▸ **TASKS TO CARRY OUT**
1/ List every version of Jaime that the reflection on faith and deeds names.
2/ Copy out the passage of the reflection on faith and deeds starting at "Looking back, I" and ending at "to be again.".

I was reading in the New Testament recently, the scripture that says:
What good is it, my brothers, if a man claims to have faith but has no deeds? Can such faith save him? ---the same way, faith by itself, if it is not accompanied by action, is dead.
But someone will say, "You have faith; I have deeds." Show me your faith without deeds, and I will show you my faith by what I do.
I have read that several times, but for some reason, it finally clicked for me this last time I read it. For me, I realized if I don't put into practice what I know to be right, and give evidence of my relationship and faith in God, then how am I any different than the next person? And for that matter, what exactly am I accomplishing with my life??
There was a time in my life when there were several different Jaime's...
There was work Jaime, school Jaime, church Jaime, Christian friend Jaime, non-Christian friend Jaime....and i'm sure there were several more but those were the main Jaime's.
Looking back, I think I was trying to separate my faith from my life in a way. I had faith, but that wasn't always evident in the choices I was making. I presented the good Christian girl facade to some people, but tried to seem less Christian to others. That was a dark time in my life, but it taught me so much about who I don't ever want to be again.

▸ **SOURCE MATERIAL**
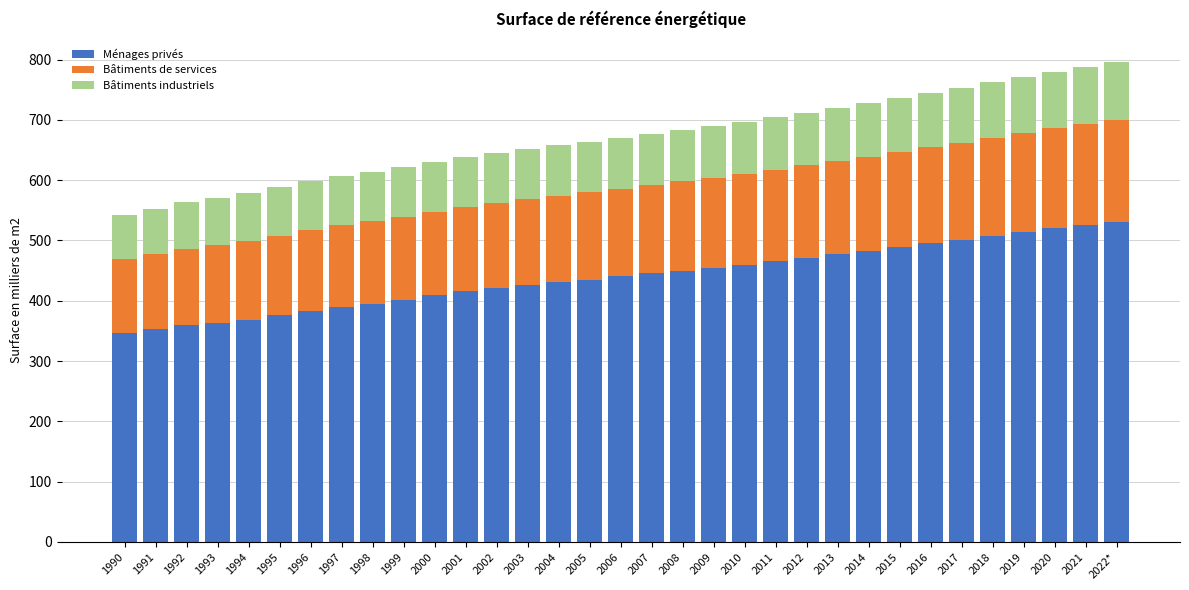

Is it true that Ménages privés equals 402.0 at 1999?

True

▸ **LIST OF SOLUTIONS**
1/ work Jaime, school Jaime, church Jaime, Christian friend Jaime, non-Christian friend Jaime

2/
Looking back, I think I was trying to separate my faith from my life in a way. I had faith, but that wasn't always evident in the choices I was making. I presented the good Christian girl facade to some people, but tried to seem less Christian to others. That was a dark time in my life, but it taught me so much about who I don't ever want to be again.